PASSAGE SHOWN:
+ + + + +

Why do you think neurodiverse mumsnetters haven't experience abuse from neurodiverse men?

Exactly this. ND women are often attracted to ND men. Women with ADHD are at increased risk of domestic abuse because we can be easier to gaslight and the abuse cycle can really get our dopamine going. ADHD is a common comorbidity with autism though autism may have separate risk factors too.

(I'm not sure who you were talking to @coldcouture but I agree!)

coldcouture · 09/09/2023 10:31

So ND women can't describe their experiences of domestic abuse by ND men because this is 'autism bashing', even though in some cases the bashing they are experiencing is actual not metaphorical? You want that to remain our dirty little secret, so we don't tarnish brand 'autism'?

Anothershitusername · 09/09/2023 10:40

The op is not neurodiverse,..this thread supposedly is for neurodiverse mumsnetters .
that was my point ,and only point .

+ + + + +

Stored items

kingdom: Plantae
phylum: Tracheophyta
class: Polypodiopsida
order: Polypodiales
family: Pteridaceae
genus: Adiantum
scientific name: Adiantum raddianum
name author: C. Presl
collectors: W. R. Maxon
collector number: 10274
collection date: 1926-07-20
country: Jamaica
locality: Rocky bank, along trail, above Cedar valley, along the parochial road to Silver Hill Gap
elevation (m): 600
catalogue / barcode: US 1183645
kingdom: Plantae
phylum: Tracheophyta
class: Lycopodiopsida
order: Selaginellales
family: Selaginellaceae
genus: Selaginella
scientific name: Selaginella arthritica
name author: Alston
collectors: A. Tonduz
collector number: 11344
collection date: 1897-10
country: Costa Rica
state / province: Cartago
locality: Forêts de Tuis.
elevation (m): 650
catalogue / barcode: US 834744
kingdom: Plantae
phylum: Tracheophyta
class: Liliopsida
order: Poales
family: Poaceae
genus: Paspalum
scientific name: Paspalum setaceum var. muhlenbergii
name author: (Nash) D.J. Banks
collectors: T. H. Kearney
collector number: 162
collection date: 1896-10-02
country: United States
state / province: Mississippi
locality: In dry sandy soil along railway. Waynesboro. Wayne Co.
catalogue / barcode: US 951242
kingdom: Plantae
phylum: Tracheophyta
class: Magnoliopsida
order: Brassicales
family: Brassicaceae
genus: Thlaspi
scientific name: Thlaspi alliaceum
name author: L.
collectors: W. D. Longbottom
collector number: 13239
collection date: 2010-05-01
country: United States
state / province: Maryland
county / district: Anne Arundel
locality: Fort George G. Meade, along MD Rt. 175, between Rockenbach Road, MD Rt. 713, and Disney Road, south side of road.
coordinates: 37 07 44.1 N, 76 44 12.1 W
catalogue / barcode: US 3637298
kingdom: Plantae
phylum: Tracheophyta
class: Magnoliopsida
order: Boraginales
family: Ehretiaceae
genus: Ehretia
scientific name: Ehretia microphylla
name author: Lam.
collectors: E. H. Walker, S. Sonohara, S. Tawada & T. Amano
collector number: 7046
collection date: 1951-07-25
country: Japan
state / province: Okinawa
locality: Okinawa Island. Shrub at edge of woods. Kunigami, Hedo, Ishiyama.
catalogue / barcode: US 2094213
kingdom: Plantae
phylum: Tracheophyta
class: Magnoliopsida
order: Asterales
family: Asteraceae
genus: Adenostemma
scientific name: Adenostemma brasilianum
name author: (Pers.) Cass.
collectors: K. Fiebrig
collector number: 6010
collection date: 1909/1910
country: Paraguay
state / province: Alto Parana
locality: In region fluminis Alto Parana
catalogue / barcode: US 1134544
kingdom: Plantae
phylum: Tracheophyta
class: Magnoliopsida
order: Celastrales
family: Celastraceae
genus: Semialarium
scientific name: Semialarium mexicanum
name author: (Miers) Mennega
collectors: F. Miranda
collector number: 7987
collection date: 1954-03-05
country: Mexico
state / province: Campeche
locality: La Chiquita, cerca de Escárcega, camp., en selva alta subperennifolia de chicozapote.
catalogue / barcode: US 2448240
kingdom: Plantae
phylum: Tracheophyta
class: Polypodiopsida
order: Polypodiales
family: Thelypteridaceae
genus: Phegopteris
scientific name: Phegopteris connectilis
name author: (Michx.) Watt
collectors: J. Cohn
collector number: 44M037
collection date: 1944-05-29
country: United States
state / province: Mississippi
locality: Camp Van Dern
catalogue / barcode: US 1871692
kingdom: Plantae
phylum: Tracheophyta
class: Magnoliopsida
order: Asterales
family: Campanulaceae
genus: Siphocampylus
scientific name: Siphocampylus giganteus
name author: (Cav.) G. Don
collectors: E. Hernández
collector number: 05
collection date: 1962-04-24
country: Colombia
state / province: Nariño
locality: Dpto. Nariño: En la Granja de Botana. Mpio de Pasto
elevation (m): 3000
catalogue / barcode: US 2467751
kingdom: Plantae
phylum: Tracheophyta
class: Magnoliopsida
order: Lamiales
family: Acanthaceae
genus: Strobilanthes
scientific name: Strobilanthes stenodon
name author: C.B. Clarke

+ + + + +

WORK REQUEST 1: Return the part of the forum excerpt that opens with the words containing "coldcouture · 09/09/2023" and closes with "only point .".
WORK REQUEST 2: Rewrite the paragraph of the forum excerpt beginning "Exactly this. ND women are often attracted" in a shorter form that keeps its main facts.
WORK REQUEST 3: Using the forum excerpt, say whether each statement agrees with it: (a) the post by coldcouture is dated 09/09/2023; (b) women with ADHD are said to be at lower risk of domestic abuse; (c) Anothershitusername says the OP is neurodiverse. Give yes or no for each with the deciding words quoted.
The listing has no connection to the forum excerpt.

TASK RESULT 1:
coldcouture · 09/09/2023 10:31

So ND women can't describe their experiences of domestic abuse by ND men because this is 'autism bashing', even though in some cases the bashing they are experiencing is actual not metaphorical? You want that to remain our dirty little secret, so we don't tarnish brand 'autism'?

Anothershitusername · 09/09/2023 10:40

The op is not neurodiverse,..this thread supposedly is for neurodiverse mumsnetters .
that was my point ,and only point .

TASK RESULT 2: ND women are often attracted to ND men. Women with ADHD face a higher risk of domestic abuse because they can be easier to gaslight and the abuse cycle can boost their dopamine. ADHD commonly occurs alongside autism, though autism may carry separate risk factors of its own.

TASK RESULT 3:
(a) Yes: "coldcouture · 09/09/2023 10:31"
(b) No: "Women with ADHD are at increased risk of domestic abuse"
(c) No: "The op is not neurodiverse"